Podría contar muchas otras circunstancias en las que la lectura ofició de refugio; decir cómo ciertos libros consiguieron guardarme del tedio o de la soledad.

Pero, en honor a las simetrías, ya que hablé de la primera vez que experimenté esa cualidad salvadora, voy a detenerme también en la última. Fue a fines del 2001, cuando mi país, y el mundo, y mis propias convicciones a propósito de mi país y del mundo parecieron a punto de saltar en pedazos. Mi sensación era que ya no me quedaba suelo sobre el cual sustentarme. Fue entonces cuando, sin saber muy bien por qué, fui a la biblioteca y saqué Madame Bovary. Lo había leído muchos años atrás, y perduraba en mí esa resaca fulgurante que queda de los libros amados: fragmentos, escenas, personajes que uno reformula y acaban siendo parte de la propia memoria. No sé qué buscaba; sé que, a partir de ese momento, me sumergí en uno de los mayores placeres que puede tener un lector: el placer de la relectura. A Madame Bovary siguieron El rojo y el negro y La educación sentimental, y los cuentos de Maupassant. Todo estaba allí, tal como yo lo había leído hacía muchos años, y al mismo tiempo todo era nuevo y yo, que no era del todo la misma que había leído esos libros por primera vez, los iba descubriendo y también me iba descubriendo, me iba leyendo a mí misma, y reconocía que la capacidad de deslumbramiento no necesariamente muere cuando alrededor, y dentro de uno, todo parece estar muriendo. Quizá yo sólo había buscado comprobar lo que estaba comprobando: que aunque todo pareciera tambalearse, ese legado que es la literatura seguía en pie, y seguía hablándome.

A favor del hombre

De algún modo estaba intuyendo lo mismo que a los siete años, ante la pequeña biblioteca de mi hermana: que por la sencilla magia de la lectura —ese acto silencioso y tan democrático que nunca les quita a los demás el derecho a rea-lizarlo— yo podía hacerme dueña de un legado múltiple e inagotable.

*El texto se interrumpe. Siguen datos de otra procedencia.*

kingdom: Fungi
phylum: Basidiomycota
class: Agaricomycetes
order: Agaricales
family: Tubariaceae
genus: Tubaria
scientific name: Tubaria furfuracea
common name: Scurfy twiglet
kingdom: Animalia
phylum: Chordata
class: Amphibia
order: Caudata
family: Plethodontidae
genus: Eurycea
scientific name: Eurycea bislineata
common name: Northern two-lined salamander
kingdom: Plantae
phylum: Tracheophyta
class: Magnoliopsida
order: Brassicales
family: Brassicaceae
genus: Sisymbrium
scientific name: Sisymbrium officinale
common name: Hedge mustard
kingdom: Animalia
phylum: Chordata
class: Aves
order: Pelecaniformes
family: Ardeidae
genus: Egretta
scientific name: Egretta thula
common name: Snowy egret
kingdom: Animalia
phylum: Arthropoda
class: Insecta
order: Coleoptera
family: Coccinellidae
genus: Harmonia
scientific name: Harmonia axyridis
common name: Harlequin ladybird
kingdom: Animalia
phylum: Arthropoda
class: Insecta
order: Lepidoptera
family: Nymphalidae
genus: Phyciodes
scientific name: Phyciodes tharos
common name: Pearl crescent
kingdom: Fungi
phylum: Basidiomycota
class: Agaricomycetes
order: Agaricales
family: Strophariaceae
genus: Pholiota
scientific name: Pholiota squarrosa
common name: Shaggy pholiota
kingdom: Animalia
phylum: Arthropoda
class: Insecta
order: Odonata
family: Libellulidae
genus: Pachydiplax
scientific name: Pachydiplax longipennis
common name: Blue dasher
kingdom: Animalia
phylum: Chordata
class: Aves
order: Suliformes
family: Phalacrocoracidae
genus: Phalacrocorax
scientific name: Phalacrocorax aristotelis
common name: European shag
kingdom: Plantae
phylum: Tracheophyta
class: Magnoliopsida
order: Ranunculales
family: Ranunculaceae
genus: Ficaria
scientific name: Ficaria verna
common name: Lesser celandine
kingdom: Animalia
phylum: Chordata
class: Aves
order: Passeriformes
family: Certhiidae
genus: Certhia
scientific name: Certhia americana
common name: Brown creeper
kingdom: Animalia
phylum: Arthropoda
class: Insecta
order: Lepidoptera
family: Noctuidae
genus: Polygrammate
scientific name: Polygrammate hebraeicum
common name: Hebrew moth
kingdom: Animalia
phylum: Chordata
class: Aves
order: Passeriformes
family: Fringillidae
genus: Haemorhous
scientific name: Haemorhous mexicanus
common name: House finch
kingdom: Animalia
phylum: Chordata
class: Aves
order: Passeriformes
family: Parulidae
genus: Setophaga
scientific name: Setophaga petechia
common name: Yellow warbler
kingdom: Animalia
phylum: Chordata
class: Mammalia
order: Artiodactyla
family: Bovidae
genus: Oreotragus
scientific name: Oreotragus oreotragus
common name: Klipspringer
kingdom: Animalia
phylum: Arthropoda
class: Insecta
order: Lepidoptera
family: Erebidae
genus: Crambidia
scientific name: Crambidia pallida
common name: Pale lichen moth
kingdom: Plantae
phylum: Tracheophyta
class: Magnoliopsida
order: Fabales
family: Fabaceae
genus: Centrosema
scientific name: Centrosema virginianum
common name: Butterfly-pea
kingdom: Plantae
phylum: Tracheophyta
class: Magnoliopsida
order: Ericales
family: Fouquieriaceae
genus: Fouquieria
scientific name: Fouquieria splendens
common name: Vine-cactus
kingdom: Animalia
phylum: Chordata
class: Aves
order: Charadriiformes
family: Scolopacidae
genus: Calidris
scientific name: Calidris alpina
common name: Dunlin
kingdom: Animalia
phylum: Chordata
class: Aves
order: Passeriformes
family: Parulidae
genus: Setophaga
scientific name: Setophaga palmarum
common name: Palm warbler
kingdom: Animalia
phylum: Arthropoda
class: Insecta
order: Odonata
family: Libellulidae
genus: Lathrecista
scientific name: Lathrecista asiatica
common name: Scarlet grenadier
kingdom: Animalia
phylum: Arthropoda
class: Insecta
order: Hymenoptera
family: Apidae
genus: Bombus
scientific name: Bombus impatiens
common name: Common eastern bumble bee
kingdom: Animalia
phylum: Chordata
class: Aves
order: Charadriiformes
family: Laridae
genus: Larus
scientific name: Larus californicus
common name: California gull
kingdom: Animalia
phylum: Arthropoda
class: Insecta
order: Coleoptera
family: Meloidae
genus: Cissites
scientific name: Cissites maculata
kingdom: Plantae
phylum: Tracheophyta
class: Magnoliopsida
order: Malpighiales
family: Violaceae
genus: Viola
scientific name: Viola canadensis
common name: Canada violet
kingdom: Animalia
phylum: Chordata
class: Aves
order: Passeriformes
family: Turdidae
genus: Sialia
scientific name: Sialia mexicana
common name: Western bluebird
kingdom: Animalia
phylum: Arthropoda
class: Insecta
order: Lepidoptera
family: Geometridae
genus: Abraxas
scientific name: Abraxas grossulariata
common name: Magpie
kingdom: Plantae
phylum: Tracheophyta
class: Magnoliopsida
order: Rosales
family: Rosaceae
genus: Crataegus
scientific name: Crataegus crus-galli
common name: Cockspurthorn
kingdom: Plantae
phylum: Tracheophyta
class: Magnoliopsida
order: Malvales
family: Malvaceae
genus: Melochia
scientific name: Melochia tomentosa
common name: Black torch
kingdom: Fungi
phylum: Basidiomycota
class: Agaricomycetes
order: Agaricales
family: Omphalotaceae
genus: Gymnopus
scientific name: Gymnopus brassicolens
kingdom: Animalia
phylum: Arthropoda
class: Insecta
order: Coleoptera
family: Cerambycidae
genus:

Mientras escribo esto, sé muy bien que ese «hacerse dueño de» alude a hombres, mujeres y niños que tienen el alimento y el techo y el tiempo que hacen falta para acceder a ese legado, que en mi país y a lo largo y ancho del planeta la gente muere sin llegar siquiera a saber que los libros siguen abriéndose, generosos, para que cualquiera pueda descubrir sus secretos. Y a propósito, debo decir que no me resultaría para nada mal, como utopía, una humanidad de posibles buenos lectores. Porque el que es capaz de ser buen lector ha de tener resueltas, ante todo, sus necesidades primarias, y, además, posee la cualidad de discernir por sí mismo lo que le causa placer y de desentrañar por su cuenta, sin preconceptos y sin fanatismo, los significados de las palabras y de los actos. Dentro de la aureola de silencio de que se rodea, el buen lector sueña, viaja, teme, se ríe, se conmueve; establece un diálogo único e intransferible entre el libro y él.

Yo no puedo asegurar que la lectura vuelva mejores a los seres humanos, sospecho, en cambio, que de esa aventura —de esa posibilidad que da la lectura de entrar en el discurso del loco o en las razones del criminal, de caer en un maelstrom o ser el emperador Adriano, de hundirse hasta el límite de lo posible en el terror, en la muerte, en el absurdo, de descubrir la textura, y la violencia y la comicidad de las palabras—, de esa experiencia múltiple e interminable y siempre intensa que es la lectura, se regresa más libre, más complejo, y también, casi siempre, más sensible y más sabio. Y entonces digo que, para mí, la lectura es un acto a favor del hombre. Ya que, hoy como ayer, sigo creyendo que la única sociedad admisible sería aquella en que todos los hombres pudieran vivir con dignidad y elegir libremente su destino, y algo que ver con esa libertad y con esa dignidad tiene la lectura.

*Liliana Heker es escritora y directora del Fondo Nacional de las Artes de Argentina.